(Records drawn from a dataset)
#####
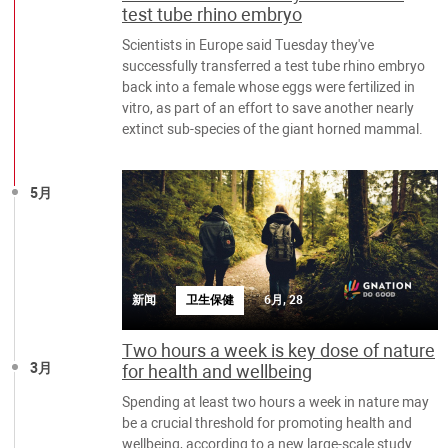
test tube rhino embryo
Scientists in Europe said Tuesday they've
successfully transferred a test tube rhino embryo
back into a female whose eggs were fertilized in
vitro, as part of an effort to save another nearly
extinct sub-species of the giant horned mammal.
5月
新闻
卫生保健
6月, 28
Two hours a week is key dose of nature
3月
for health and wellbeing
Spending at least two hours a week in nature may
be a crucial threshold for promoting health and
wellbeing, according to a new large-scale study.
#####
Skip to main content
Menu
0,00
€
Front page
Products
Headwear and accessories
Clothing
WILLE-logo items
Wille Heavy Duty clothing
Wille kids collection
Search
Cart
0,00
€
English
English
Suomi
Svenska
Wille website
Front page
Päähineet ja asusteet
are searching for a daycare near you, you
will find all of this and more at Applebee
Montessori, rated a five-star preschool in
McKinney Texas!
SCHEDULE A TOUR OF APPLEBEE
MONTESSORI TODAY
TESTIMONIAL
#####
- EXERCISE OBJECTIVE -
Wherever the line holding "WILLE-logo items" falls in the entries above, copy exactly from it through the line holding "TESTIMONIAL", inclusive, and add nothing.

- COMPLETED EXERCISE -
WILLE-logo items
Wille Heavy Duty clothing
Wille kids collection
Search
Cart
0,00
€
English
English
Suomi
Svenska
Wille website
Front page
Päähineet ja asusteet
are searching for a daycare near you, you
will find all of this and more at Applebee
Montessori, rated a five-star preschool in
McKinney Texas!
SCHEDULE A TOUR OF APPLEBEE
MONTESSORI TODAY
TESTIMONIAL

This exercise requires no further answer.